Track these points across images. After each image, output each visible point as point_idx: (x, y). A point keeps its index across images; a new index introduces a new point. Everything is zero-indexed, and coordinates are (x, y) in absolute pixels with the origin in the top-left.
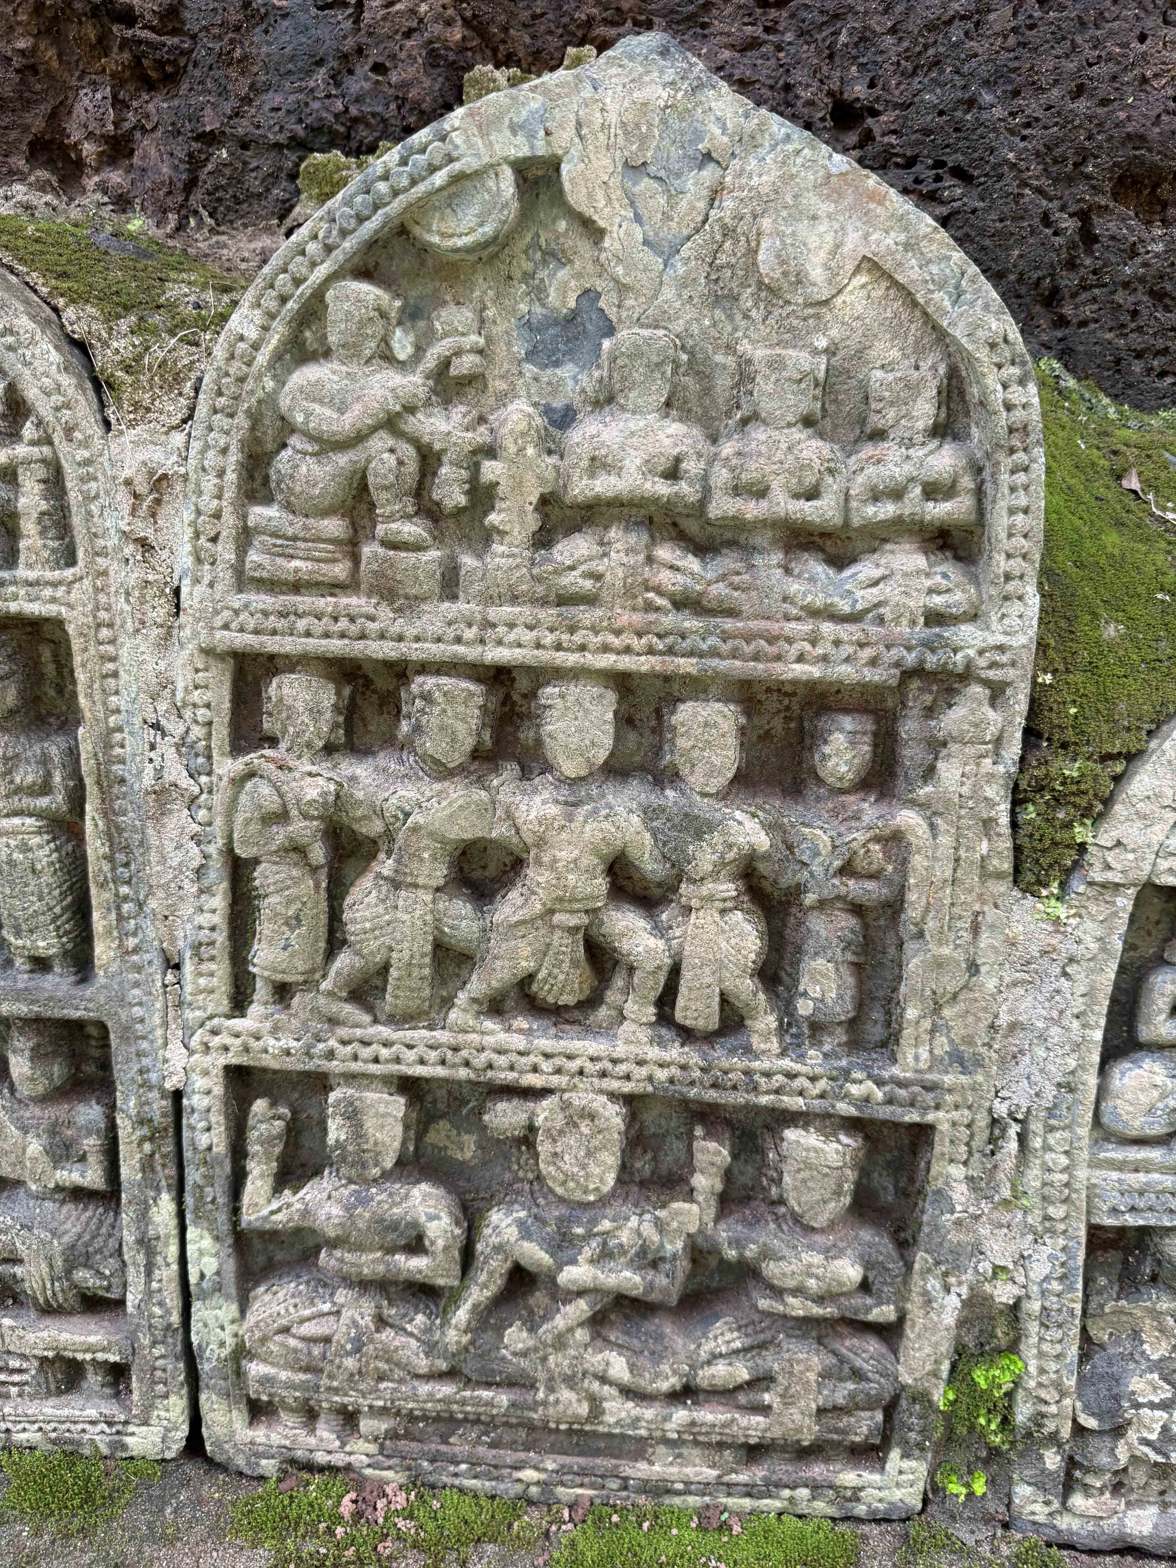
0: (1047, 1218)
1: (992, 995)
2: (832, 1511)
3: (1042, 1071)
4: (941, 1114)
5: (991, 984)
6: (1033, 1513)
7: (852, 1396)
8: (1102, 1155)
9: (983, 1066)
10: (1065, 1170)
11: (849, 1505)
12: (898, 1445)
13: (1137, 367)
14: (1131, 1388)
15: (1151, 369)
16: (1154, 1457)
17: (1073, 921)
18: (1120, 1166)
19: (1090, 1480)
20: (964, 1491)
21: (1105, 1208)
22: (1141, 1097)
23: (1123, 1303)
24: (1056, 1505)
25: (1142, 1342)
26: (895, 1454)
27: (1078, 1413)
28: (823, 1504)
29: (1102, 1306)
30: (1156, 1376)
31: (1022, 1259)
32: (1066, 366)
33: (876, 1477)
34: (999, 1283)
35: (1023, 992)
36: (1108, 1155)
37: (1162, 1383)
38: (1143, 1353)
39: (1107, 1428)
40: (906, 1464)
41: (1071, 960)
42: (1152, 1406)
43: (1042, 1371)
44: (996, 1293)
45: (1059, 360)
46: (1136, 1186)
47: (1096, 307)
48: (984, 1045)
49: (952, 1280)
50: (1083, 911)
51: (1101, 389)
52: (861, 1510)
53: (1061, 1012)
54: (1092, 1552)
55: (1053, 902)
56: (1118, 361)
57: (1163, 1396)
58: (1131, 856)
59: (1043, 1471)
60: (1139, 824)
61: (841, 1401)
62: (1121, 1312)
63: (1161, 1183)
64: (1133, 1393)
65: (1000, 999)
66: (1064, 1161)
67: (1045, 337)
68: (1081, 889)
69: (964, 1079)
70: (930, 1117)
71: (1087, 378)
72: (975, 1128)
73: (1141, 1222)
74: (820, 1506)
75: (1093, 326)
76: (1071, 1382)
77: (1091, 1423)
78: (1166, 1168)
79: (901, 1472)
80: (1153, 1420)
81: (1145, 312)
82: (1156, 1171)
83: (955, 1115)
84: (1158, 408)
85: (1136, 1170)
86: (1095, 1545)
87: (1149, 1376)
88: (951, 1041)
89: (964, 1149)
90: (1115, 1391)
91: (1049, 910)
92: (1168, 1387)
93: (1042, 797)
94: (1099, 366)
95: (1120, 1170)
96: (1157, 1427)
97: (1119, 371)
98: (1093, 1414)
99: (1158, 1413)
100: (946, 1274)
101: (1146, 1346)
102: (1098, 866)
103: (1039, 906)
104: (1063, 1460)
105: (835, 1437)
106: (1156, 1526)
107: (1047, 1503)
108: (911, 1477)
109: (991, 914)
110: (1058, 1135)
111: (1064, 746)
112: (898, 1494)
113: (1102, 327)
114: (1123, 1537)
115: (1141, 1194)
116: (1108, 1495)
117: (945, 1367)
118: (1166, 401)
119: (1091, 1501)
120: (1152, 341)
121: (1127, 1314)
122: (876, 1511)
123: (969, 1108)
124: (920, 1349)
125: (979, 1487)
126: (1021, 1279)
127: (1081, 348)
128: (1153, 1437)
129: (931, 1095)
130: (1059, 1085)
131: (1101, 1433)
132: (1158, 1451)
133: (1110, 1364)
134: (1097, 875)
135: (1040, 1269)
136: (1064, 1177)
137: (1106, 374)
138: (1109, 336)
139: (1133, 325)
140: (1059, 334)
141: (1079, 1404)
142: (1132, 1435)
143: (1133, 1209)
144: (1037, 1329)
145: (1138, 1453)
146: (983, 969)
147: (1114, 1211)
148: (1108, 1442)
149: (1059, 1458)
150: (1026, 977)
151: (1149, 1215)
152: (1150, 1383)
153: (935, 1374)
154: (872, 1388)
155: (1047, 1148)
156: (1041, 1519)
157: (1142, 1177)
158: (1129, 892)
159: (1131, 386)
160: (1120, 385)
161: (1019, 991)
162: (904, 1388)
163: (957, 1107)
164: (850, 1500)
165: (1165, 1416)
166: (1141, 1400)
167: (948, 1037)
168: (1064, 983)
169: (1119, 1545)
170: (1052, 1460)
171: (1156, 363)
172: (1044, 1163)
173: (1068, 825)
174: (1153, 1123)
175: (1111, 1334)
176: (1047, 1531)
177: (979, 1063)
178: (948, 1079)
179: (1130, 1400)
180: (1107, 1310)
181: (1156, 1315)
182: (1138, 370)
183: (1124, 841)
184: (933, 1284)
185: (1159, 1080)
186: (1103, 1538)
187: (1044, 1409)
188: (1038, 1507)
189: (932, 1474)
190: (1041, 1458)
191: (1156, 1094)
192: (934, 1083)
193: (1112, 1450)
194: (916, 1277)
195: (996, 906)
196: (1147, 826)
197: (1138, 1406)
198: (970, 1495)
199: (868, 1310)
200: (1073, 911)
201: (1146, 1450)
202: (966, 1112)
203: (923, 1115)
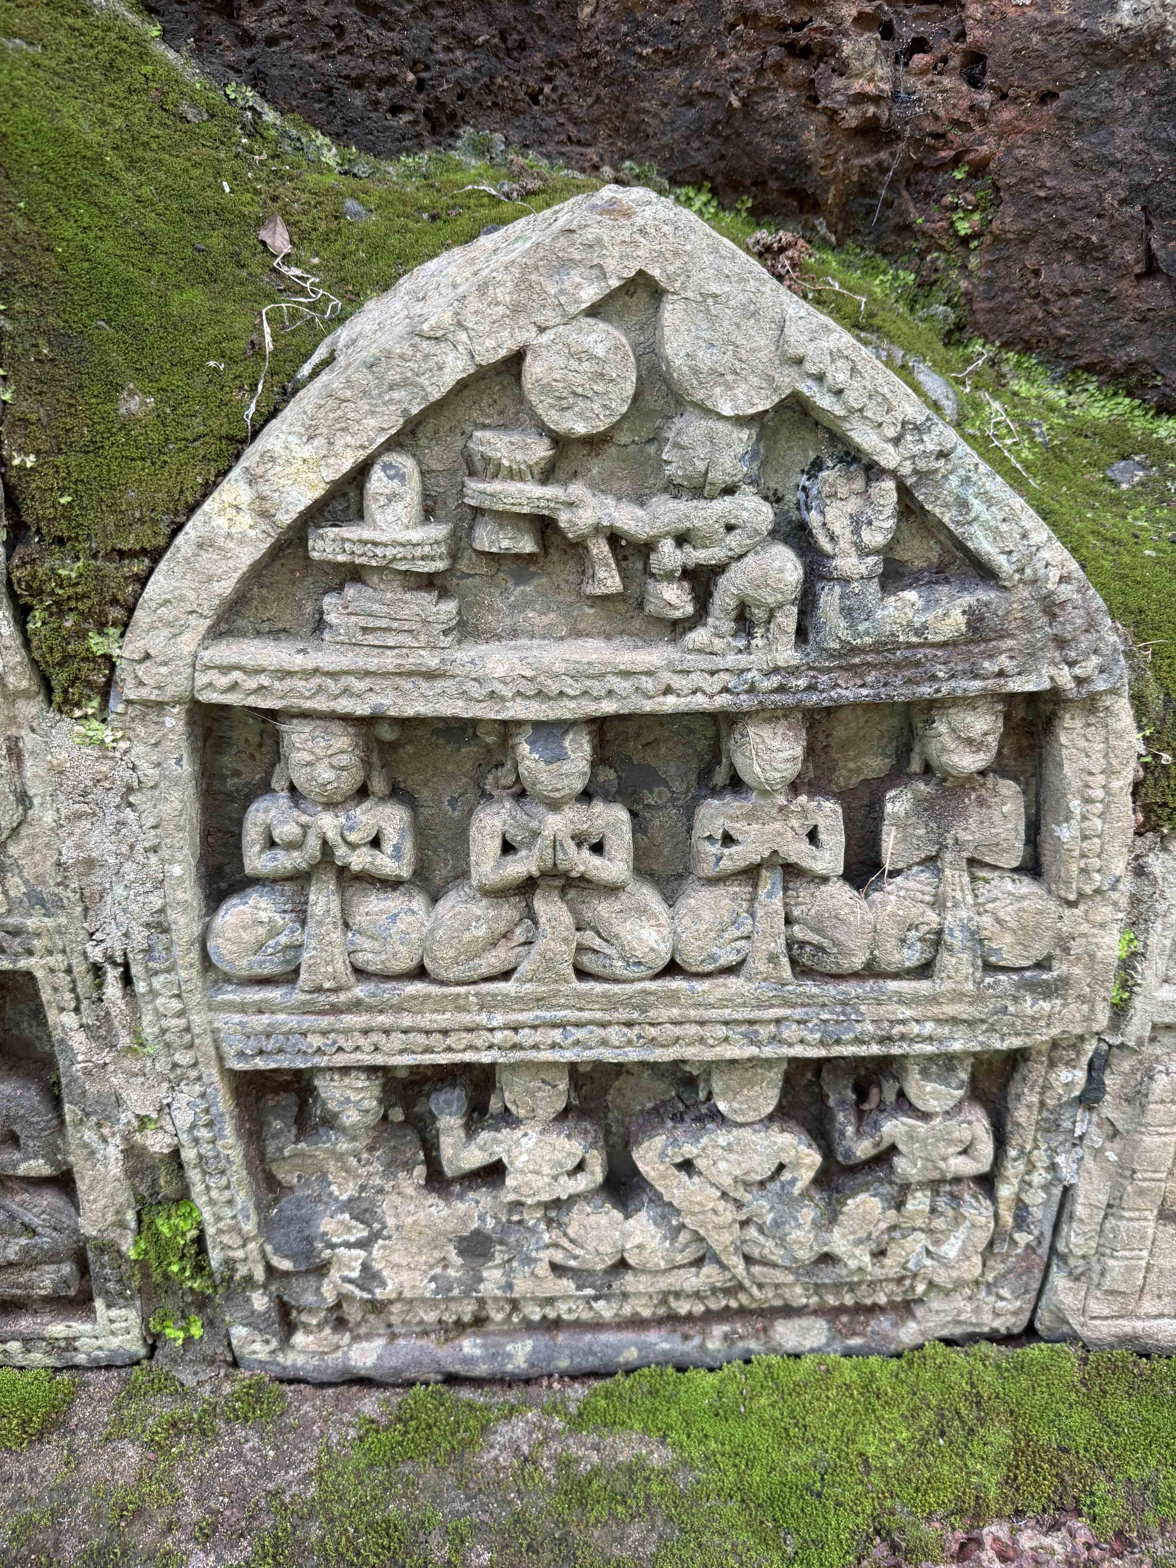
0: (175, 1066)
1: (52, 829)
2: (51, 1361)
3: (125, 911)
4: (33, 960)
5: (49, 818)
6: (254, 1352)
7: (25, 1251)
8: (220, 998)
9: (63, 907)
10: (181, 1014)
11: (68, 1355)
12: (99, 1294)
13: (357, 99)
14: (322, 1229)
15: (376, 103)
16: (358, 1293)
17: (123, 745)
18: (243, 1008)
19: (304, 1318)
20: (181, 1335)
21: (232, 1052)
22: (244, 935)
23: (302, 1145)
24: (274, 1344)
25: (329, 1184)
26: (99, 1304)
27: (270, 1255)
28: (39, 1356)
29: (281, 1150)
30: (347, 1216)
31: (164, 1109)
32: (263, 95)
33: (87, 1327)
34: (149, 1132)
35: (89, 826)
36: (226, 997)
37: (354, 1223)
38: (331, 1194)
39: (303, 1268)
40: (114, 1313)
41: (130, 790)
42: (348, 1245)
43: (219, 1219)
44: (148, 1143)
45: (254, 87)
46: (259, 1028)
47: (284, 19)
48: (58, 884)
49: (106, 1131)
50: (131, 734)
51: (316, 127)
52: (81, 1358)
53: (132, 847)
54: (322, 1385)
55: (95, 724)
56: (329, 91)
57: (359, 1235)
58: (163, 670)
59: (253, 1312)
60: (165, 632)
61: (12, 1257)
62: (302, 1154)
63: (285, 1023)
64: (325, 1234)
65: (62, 833)
66: (176, 1005)
67: (231, 58)
68: (120, 708)
69: (49, 922)
70: (23, 964)
71: (292, 111)
72: (75, 974)
73: (273, 1066)
74: (37, 1357)
75: (285, 44)
76: (249, 1227)
77: (285, 1265)
78: (290, 1007)
79: (112, 1321)
80: (351, 1259)
81: (351, 28)
82: (282, 1011)
83: (50, 960)
84: (399, 152)
85: (261, 1012)
86: (325, 1379)
87: (340, 1217)
88: (26, 882)
89: (68, 996)
90: (306, 1233)
91: (91, 733)
92: (361, 1226)
93: (41, 601)
94: (304, 96)
95: (243, 1011)
96: (357, 1265)
97: (332, 103)
98: (286, 1257)
99: (355, 1252)
100: (99, 1125)
101: (333, 1188)
102: (130, 682)
103: (77, 728)
104: (270, 1300)
105: (19, 1292)
106: (380, 1358)
107: (267, 1342)
108: (123, 1325)
109: (29, 741)
110: (161, 978)
111: (60, 541)
112: (115, 1342)
113: (296, 46)
114: (347, 1370)
115: (268, 1036)
116: (328, 1331)
117: (130, 1217)
118: (407, 143)
119: (311, 1338)
120: (369, 66)
121: (311, 1156)
122: (97, 1359)
123: (64, 951)
124: (95, 1201)
125: (196, 1331)
126: (169, 1128)
127: (275, 72)
128: (355, 1274)
129: (18, 940)
130: (148, 925)
131: (297, 1274)
132: (362, 1288)
133: (299, 1207)
134: (131, 694)
135: (184, 1117)
136: (182, 1022)
137: (317, 106)
138: (310, 57)
139: (341, 45)
140: (248, 54)
141: (268, 1248)
142: (334, 1274)
143: (261, 1052)
144: (199, 1177)
145: (344, 1291)
146: (36, 801)
147: (241, 1055)
148: (312, 1281)
149: (266, 1299)
150: (85, 808)
151: (281, 1057)
152: (342, 1223)
153: (121, 1224)
154: (45, 1241)
155: (153, 993)
156: (262, 1356)
157: (266, 1019)
158: (175, 710)
159: (353, 122)
160: (338, 121)
161: (85, 824)
162: (87, 1239)
163: (50, 953)
164: (66, 1349)
165: (363, 1254)
166: (335, 1240)
167: (22, 877)
168: (129, 815)
169: (347, 1377)
170: (260, 1302)
171: (382, 95)
172: (156, 1009)
173: (82, 635)
174: (264, 962)
175: (300, 1177)
176: (273, 1368)
177: (59, 904)
178: (31, 923)
179: (322, 1241)
180: (287, 1153)
181: (340, 1157)
182: (358, 102)
183: (152, 652)
184: (89, 1136)
185: (263, 916)
186: (329, 1371)
187: (231, 1254)
188: (257, 1346)
189: (145, 1321)
190: (248, 1300)
191: (261, 931)
192: (16, 927)
193: (318, 1289)
194: (70, 1129)
195: (33, 730)
196: (175, 636)
197: (333, 1246)
198: (189, 1339)
199: (15, 1166)
200: (119, 734)
201: (351, 1287)
202: (60, 957)
203: (14, 962)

◆ **Problem**
Reproduce the material word for word, from its first line through the line that contains "52: (861, 1510)", including both of those lines. Leave the images out of your reply.

◆ **Task answer**
Track these points across images. After each image, output each visible point as point_idx: (x, y). A point keeps its index across images; a new index introduces a new point. Everything is zero-indexed, and coordinates are (x, y) in absolute pixels with the origin in the top-left.
0: (1047, 1218)
1: (992, 995)
2: (832, 1511)
3: (1042, 1071)
4: (941, 1114)
5: (991, 984)
6: (1033, 1513)
7: (852, 1396)
8: (1102, 1155)
9: (983, 1066)
10: (1065, 1170)
11: (849, 1505)
12: (898, 1445)
13: (1137, 367)
14: (1131, 1388)
15: (1151, 369)
16: (1154, 1457)
17: (1073, 921)
18: (1120, 1166)
19: (1090, 1480)
20: (964, 1491)
21: (1105, 1208)
22: (1141, 1097)
23: (1123, 1303)
24: (1056, 1505)
25: (1142, 1342)
26: (895, 1454)
27: (1078, 1413)
28: (823, 1504)
29: (1102, 1306)
30: (1156, 1376)
31: (1022, 1259)
32: (1066, 366)
33: (876, 1477)
34: (999, 1283)
35: (1023, 992)
36: (1108, 1155)
37: (1162, 1383)
38: (1143, 1353)
39: (1107, 1428)
40: (906, 1464)
41: (1071, 960)
42: (1152, 1406)
43: (1042, 1371)
44: (996, 1293)
45: (1059, 360)
46: (1136, 1186)
47: (1096, 307)
48: (984, 1045)
49: (952, 1280)
50: (1083, 911)
51: (1101, 389)
52: (861, 1510)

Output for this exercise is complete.